The report, published in the February 1998 issue of American Bankruptcy Institute Journal, was prepared by Ed Flynn and Gordon Bermant for the Executive Office for United States Trustees. The EOUST performs administrative and supervisory functions for the United States Trustee Program, a component of the Justice Department that monitors the administration of bankruptcy cases nationwide.
Flynn and Bermant analyzed data obtained from the EOUST's Fee Information and Collection System (FICS) data base, which is maintained to support the USTP's collection of quarterly fees from Chapter 11 cases. FICS contains data on 131,089 Chapter 11 filings between Jan. 1, 1989, and Dec. 31, 1995.
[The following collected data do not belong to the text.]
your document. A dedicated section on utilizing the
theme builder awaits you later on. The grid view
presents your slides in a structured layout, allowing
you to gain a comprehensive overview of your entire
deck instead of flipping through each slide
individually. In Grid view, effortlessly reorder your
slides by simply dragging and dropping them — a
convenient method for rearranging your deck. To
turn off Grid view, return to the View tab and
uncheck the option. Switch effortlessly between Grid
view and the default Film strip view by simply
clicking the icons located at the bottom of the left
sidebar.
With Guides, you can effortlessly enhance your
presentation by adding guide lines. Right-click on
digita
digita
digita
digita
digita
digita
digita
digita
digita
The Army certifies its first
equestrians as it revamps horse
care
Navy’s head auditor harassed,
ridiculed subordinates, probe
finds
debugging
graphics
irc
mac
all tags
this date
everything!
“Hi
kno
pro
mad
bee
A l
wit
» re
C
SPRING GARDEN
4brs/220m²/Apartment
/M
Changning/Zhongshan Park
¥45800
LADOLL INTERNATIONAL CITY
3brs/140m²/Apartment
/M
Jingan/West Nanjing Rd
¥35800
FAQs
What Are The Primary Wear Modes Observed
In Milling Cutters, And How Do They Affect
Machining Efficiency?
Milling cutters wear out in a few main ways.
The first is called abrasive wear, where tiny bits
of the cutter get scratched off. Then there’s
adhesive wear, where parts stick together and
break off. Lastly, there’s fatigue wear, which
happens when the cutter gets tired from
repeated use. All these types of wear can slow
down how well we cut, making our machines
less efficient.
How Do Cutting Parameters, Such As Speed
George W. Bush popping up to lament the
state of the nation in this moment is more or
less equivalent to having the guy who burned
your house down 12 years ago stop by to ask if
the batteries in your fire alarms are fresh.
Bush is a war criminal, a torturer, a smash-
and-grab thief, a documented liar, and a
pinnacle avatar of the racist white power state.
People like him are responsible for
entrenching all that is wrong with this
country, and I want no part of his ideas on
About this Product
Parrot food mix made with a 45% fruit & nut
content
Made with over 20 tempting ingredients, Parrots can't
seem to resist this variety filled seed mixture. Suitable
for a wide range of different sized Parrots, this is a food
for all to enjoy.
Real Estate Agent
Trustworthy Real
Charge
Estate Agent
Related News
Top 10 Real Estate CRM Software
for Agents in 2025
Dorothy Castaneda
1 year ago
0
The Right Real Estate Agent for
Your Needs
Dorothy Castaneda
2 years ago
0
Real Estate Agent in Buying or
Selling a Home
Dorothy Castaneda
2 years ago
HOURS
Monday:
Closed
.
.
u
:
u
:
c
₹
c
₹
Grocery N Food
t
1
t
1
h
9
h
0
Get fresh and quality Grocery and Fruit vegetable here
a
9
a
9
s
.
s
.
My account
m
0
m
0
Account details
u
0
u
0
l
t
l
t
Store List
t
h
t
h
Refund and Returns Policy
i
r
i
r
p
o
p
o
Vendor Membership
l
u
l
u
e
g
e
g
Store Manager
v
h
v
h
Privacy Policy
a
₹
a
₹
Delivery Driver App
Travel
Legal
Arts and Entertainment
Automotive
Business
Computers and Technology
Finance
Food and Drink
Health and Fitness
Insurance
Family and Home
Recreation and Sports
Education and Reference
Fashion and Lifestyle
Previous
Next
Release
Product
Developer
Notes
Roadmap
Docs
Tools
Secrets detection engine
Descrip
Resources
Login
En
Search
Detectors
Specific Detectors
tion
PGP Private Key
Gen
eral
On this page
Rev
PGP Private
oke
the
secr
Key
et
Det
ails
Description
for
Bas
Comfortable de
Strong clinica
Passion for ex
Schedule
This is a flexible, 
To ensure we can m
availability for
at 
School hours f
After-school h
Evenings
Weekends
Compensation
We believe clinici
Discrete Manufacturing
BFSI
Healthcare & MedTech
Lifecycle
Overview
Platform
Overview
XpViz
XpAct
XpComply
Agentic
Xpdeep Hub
According to Flynn and Bermant, previously the most comprehensive source of information on national Chapter 11 confirmation rates was a 1989 report by the Administrative Office of the United States Courts on cases filed in 15 judicial districts between 1979 and 1986. The estimated annual confirmation rate over that period was 17 percent. However, the AOUSC data showed a trend of increasing confirmation rates: in 1982, 13 percent of Chapter 11 cases were confirmed, compared with a 22 percent confirmation rate in 1986.
The FICS data sustained the national trend toward higher confirmation rates, Flynn and Bermant concluded. "The average annual confirmation rate over the period measured in FICS, approximately 27 percent, is about twice the rate that was achieved in the early 1980s."
The FICS data also showed a clear trend toward faster confirmations in Chapter 11 cases. The median time from the bankruptcy petition filing date to the case confirmation date decreased by about 27 percent from 1989 to 1997. The greatest changes were apparent among the cases slowest to confirm, with intervals between filing and confirmation decreasing by about 37 percent.
But Flynn and Bermant noted that confirmation is not a necessary condition for success in Chapter 11. "Dismissal sometimes follows a successful accommodation between a debtor and its creditors without the need for a court-approved plan of reorganization." The FICS data base revealed that the median intervals between filing and dismissal, as well as the median intervals between filing and conversion from Chapter 11 to Chapter 7, have shortened considerably over the last eight years.
Flynn and Bermant said in their report that they plan to refine their analyses of the FICS data base, explore opportunities for linking that data with other bankruptcy data sources, and explore ways to make much of the FICS data available to other analysts.
Flynn is a bankruptcy statistical analyst in the EOUST's Office of Research and Planning. Bermant, who retired last September as director of planning and technology for the Federal Judicial Center, is a consultant to the USTP.